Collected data
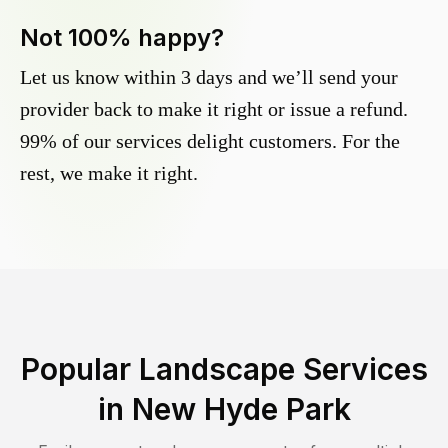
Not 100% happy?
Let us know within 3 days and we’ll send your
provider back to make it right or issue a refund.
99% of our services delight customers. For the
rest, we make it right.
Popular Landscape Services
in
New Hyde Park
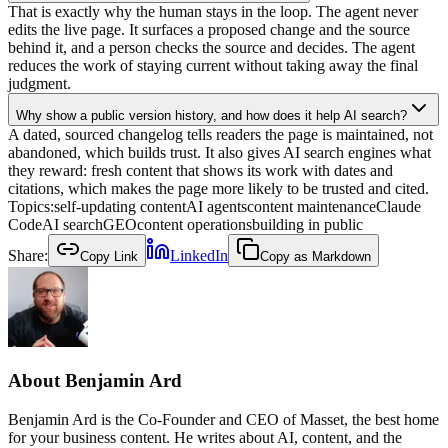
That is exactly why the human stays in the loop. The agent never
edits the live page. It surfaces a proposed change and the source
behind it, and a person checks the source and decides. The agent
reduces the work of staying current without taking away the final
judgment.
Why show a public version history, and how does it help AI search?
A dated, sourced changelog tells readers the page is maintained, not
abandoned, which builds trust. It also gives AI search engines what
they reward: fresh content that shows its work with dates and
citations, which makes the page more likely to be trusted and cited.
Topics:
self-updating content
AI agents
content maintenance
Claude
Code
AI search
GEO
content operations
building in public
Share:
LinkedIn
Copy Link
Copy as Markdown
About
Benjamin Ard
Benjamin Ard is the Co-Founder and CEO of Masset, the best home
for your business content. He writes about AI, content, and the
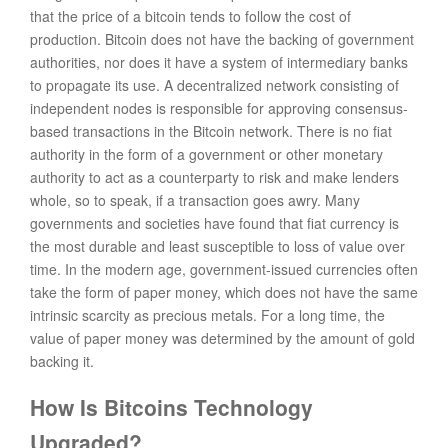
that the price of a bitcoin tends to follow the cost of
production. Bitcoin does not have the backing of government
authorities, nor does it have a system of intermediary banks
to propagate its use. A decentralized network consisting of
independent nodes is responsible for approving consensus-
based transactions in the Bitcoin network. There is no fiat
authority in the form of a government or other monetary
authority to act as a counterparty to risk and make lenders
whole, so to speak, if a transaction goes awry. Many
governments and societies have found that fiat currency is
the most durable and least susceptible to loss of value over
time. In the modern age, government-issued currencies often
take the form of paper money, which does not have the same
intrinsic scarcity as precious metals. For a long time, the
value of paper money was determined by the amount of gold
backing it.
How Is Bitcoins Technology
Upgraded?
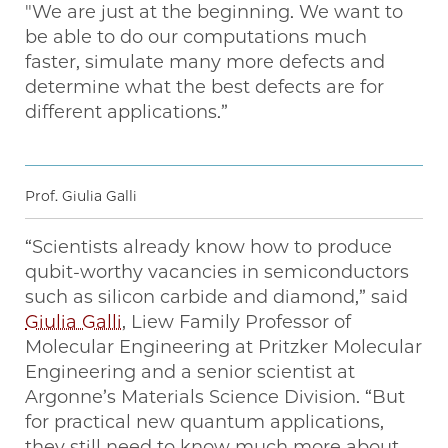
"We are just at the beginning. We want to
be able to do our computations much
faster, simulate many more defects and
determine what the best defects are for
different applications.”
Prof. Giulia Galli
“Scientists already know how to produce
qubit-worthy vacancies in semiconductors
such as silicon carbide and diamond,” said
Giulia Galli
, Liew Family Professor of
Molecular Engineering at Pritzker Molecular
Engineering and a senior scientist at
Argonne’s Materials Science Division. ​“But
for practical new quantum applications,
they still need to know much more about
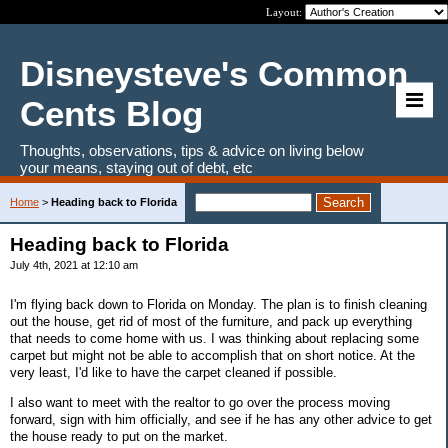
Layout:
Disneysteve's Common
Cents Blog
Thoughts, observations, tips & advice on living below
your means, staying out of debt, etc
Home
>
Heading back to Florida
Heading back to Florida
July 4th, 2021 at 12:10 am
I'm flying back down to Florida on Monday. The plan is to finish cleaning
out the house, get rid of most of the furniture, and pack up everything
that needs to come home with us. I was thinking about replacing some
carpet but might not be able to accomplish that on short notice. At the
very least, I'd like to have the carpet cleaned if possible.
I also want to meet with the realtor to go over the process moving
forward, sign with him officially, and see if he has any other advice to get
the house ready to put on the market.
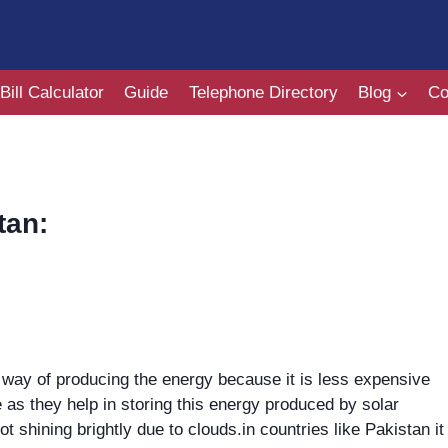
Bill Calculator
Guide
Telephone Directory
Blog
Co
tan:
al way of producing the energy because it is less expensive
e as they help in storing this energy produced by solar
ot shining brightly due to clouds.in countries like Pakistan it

_Exercise requirements_. Copy out the lines above from the line containing "Argonne’s Materials Science" through the line containing "out the house, get", exactly, and keep the pictures out.

_The answer_.
Argonne’s Materials Science Division. ​“But
for practical new quantum applications,
they still need to know much more about
Layout:
Disneysteve's Common
Cents Blog
Thoughts, observations, tips & advice on living below
your means, staying out of debt, etc
Home
>
Heading back to Florida
Heading back to Florida
July 4th, 2021 at 12:10 am
I'm flying back down to Florida on Monday. The plan is to finish cleaning
out the house, get rid of most of the furniture, and pack up everything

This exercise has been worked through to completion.